▸ Source passage:

☆ ☆ ☆ ☆ ☆

So even though there are game servers on multiple continents,
ultimately there is one single-threaded ruby process running
EventMachine brokering all requests to the database.

I can get away with that because I don't need arbitrarily
granular concurrency at the database level. The single client
of the database is the "master game server", and the set of
different kinds of queries and updates it can make to the
database service is limited and known beforehand.


(Actually I do have one separate database services process
for handling long-running non-indexed administrative queries,
so I am taking advantage of postgres' concurrency abilities
there a bit -- but such queries aren't part of the game
proper, but are made occasionally by admins.)


Oh well, just some thoughts...


Regards,

Bill


From: Zach Bartels on
I've been away for a bit.. Sorry for the delayed response(s).. I've
been erm.. stuck in video encoding land for a while.

So its seems I've opened a can of worms wrt/Sqlite, hmm. But hey if
I'm wrong, then I'm on the wrong track, it's that simple :)
Sometimes you have to learn through your failures. I'm sorry if that
reads as arrogance to some of you, but I'm simply not afraid to fail.
Although I don't -like- to fail, I treat it as a learning experience.
I appreciate input from all perspectives, but at the same time there's
no need for some of it to be so condescending, "matter of fact"
either. I'm not here to do anything but discuss my ideas and benefit
from a little wisdom when I feel its been given. After all, it seems
I'm not the only one who believes concurrency probably isn't as big a
problem as its being made out to be. I likely won't be doing
multiplayer with my current project as it is. It's just hypothetical
banter, for the sake of it; as I said, any attempt at multiplayer
would be a start from a fresh code base / perspective as it is, only
taking over what useful bits I've learned up till then.


Fair point on the Inform recommendation, but it's more of a case of
me combining two aspirations into one task. So it's not a text game
solely for the sake of one, but also because I want to learn to
program in some kind of useful language. So why not do both at the
same time? I didn't mean to sound dispariging about early text
game's either, so sorry for that. I'm sure there are plenty of
complex parsers out there I could only begin to understand.

☆ ☆ ☆ ☆ ☆

▸ Given data:
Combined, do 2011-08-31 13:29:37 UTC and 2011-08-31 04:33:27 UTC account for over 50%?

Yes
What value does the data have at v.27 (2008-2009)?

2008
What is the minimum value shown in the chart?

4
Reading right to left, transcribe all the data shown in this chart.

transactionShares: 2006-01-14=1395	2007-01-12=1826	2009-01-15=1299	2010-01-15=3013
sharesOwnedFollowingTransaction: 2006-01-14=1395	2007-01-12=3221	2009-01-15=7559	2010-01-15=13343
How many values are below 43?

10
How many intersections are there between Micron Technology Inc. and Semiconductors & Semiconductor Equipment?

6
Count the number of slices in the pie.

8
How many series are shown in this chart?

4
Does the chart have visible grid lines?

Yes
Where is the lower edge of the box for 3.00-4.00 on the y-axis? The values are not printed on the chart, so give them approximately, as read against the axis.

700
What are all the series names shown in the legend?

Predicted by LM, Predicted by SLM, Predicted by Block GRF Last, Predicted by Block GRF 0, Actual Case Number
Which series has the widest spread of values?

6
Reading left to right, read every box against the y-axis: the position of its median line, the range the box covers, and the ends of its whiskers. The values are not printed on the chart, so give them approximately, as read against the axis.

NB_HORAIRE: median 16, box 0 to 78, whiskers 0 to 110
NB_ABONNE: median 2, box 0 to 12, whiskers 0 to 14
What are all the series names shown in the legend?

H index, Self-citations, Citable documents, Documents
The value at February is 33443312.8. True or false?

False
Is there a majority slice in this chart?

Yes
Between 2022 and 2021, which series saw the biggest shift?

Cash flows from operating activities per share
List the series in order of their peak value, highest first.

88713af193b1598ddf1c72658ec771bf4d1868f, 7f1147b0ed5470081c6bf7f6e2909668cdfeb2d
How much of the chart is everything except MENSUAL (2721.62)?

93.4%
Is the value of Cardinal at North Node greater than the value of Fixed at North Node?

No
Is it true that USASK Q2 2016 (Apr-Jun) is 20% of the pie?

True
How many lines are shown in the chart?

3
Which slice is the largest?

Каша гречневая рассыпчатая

☆ ☆ ☆ ☆ ☆

▸ Activities:
1. According to the mailing list excerpt, what brokers all requests to the database?
2. List every programming language, library, database, or other software named in the mailing list excerpt.
The rows above are separate from the mailing list excerpt.

▸ Answers for the exercise:
1. A single single-threaded ruby process running EventMachine.

2. ruby, EventMachine, postgres, Sqlite, Inform